- Harpsichord Concerto No. 1 in E flat major
- Harpsichord Concerto No. 2 in D minor
This disc will benefit from a strong curiosity factor, for the Goldberg who composed the music here is indeed the one for whom J.S. Bach is said to have composed his monumental "Goldberg Variations for harpsichord, BWV 988." The story goes that the Russian ambassador to the Dresden court, one Count von Keyserlingk, had insomnia and wanted a long, gentle work that could be played by his house keyboardist, the then teenaged Goldberg, in the next room. The two harpsichord concertos presented here tend to support the idea of contact between Bach and "Goldberg," who also studied with Bach's son Wilhelm Friedemann. The main stylistic model for Goldberg's concertos is Carl Philipp Emanuel Bach, but there is a certain exhaustive quality to them that seems to bear the mark of "old Bach", as J.S. Bach was known. Both concertos are strikingly large in their dimensions. Consider the central movement of the "Concerto in E flat major," which at more than 15 minutes is nearly as long as the other two movements of the work put together.
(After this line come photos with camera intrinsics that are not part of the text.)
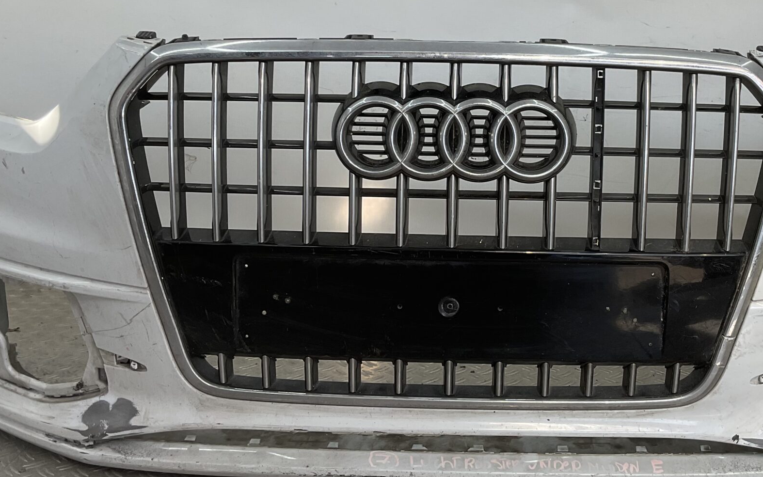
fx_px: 1040
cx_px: 478
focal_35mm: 50
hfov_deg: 40.0
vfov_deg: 25.7
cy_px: 153
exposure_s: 1/211
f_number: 1.8
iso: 16
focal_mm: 3
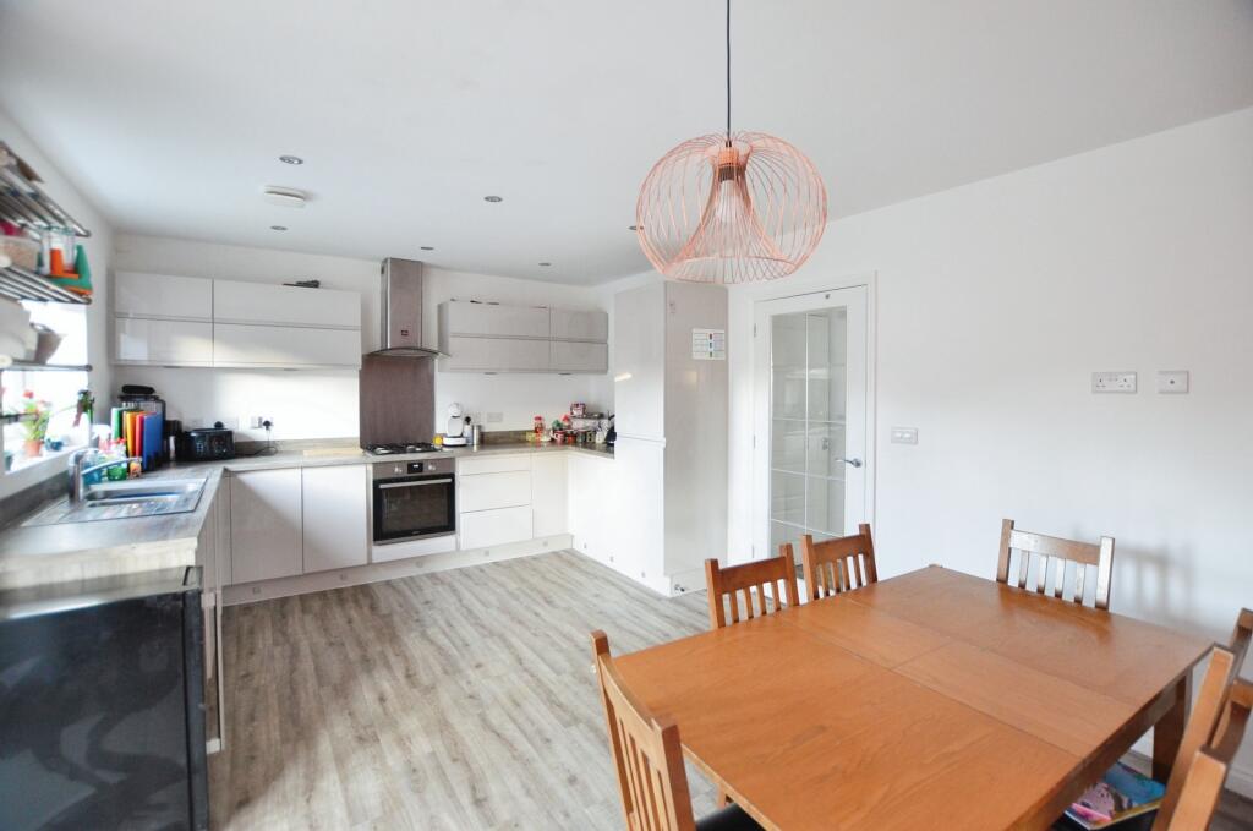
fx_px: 521
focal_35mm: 15
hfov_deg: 100.5
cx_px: 626
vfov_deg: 77.1
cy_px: 416
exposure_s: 1/30
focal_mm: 10
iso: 1100
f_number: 3.5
It's quite a forward-looking piece, with muted strings and pizzicato passages, and it trots out unusual harmonic moves (like flat six and flat three chords that kick off harmonic sequences) and explore their implications in discursive detail. The "Concerto in D minor," at more than 37 minutes, is almost Beethovenian in size, and even allowing for the influence of C.P.E. Bach its expressive language is advanced and intense. Unfortunately, this 1986 recording from the MDG label doesn't quite do these works justice. The harpsichord (of unspecified origin) played by Wardemar Döling lacks the zing to stand up to the more vigorous string passages in Goldberg's writing, and the accompaniment by the Sofia Soloists under Emil Tabakov is often shapeless enough that the music drags. Finally, the early digital sound is not up to MDG's later standards; the music has a mushy quality. Label and performers nevertheless deserve credit for unearthing some unusual works by a name every Bach lover knows.